_WORK REQUEST_:
Rewrite the lines of every record below, swapping "Press Release" for "News Release" wherever it appears and leaving everything else unchanged.

(Records from a collection)
────────────────
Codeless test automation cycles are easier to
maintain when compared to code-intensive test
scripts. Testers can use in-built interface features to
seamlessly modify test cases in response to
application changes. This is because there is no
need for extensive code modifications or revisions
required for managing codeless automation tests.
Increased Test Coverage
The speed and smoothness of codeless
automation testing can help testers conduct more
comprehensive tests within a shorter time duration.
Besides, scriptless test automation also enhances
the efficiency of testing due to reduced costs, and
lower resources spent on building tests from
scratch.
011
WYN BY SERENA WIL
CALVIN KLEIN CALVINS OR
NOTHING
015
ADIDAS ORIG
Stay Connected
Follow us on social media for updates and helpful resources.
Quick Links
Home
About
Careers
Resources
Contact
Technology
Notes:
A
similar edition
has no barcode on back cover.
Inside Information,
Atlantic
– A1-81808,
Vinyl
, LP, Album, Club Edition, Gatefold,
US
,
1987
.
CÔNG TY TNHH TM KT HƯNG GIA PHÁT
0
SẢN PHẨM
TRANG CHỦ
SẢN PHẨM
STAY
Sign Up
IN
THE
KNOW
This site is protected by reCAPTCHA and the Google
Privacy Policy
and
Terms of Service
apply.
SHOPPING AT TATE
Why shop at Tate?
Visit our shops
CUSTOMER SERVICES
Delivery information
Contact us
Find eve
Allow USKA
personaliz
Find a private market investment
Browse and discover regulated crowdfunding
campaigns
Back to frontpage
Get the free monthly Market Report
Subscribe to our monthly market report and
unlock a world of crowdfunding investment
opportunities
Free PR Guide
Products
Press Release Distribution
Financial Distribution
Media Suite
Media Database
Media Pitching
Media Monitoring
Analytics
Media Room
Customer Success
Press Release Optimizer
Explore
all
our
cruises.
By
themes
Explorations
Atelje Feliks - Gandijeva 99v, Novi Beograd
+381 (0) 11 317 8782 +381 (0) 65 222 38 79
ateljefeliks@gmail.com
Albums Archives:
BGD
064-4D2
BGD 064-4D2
────────────────
_REPLY TO THE TASK_:
Codeless test automation cycles are easier to
maintain when compared to code-intensive test
scripts. Testers can use in-built interface features to
seamlessly modify test cases in response to
application changes. This is because there is no
need for extensive code modifications or revisions
required for managing codeless automation tests.
Increased Test Coverage
The speed and smoothness of codeless
automation testing can help testers conduct more
comprehensive tests within a shorter time duration.
Besides, scriptless test automation also enhances
the efficiency of testing due to reduced costs, and
lower resources spent on building tests from
scratch.
011
WYN BY SERENA WIL
CALVIN KLEIN CALVINS OR
NOTHING
015
ADIDAS ORIG
Stay Connected
Follow us on social media for updates and helpful resources.
Quick Links
Home
About
Careers
Resources
Contact
Technology
Notes:
A
similar edition
has no barcode on back cover.
Inside Information,
Atlantic
– A1-81808,
Vinyl
, LP, Album, Club Edition, Gatefold,
US
,
1987
.
CÔNG TY TNHH TM KT HƯNG GIA PHÁT
0
SẢN PHẨM
TRANG CHỦ
SẢN PHẨM
STAY
Sign Up
IN
THE
KNOW
This site is protected by reCAPTCHA and the Google
Privacy Policy
and
Terms of Service
apply.
SHOPPING AT TATE
Why shop at Tate?
Visit our shops
CUSTOMER SERVICES
Delivery information
Contact us
Find eve
Allow USKA
personaliz
Find a private market investment
Browse and discover regulated crowdfunding
campaigns
Back to frontpage
Get the free monthly Market Report
Subscribe to our monthly market report and
unlock a world of crowdfunding investment
opportunities
Free PR Guide
Products
News Release Distribution
Financial Distribution
Media Suite
Media Database
Media Pitching
Media Monitoring
Analytics
Media Room
Customer Success
News Release Optimizer
Explore
all
our
cruises.
By
themes
Explorations
Atelje Feliks - Gandijeva 99v, Novi Beograd
+381 (0) 11 317 8782 +381 (0) 65 222 38 79
ateljefeliks@gmail.com
Albums Archives:
BGD
064-4D2
BGD 064-4D2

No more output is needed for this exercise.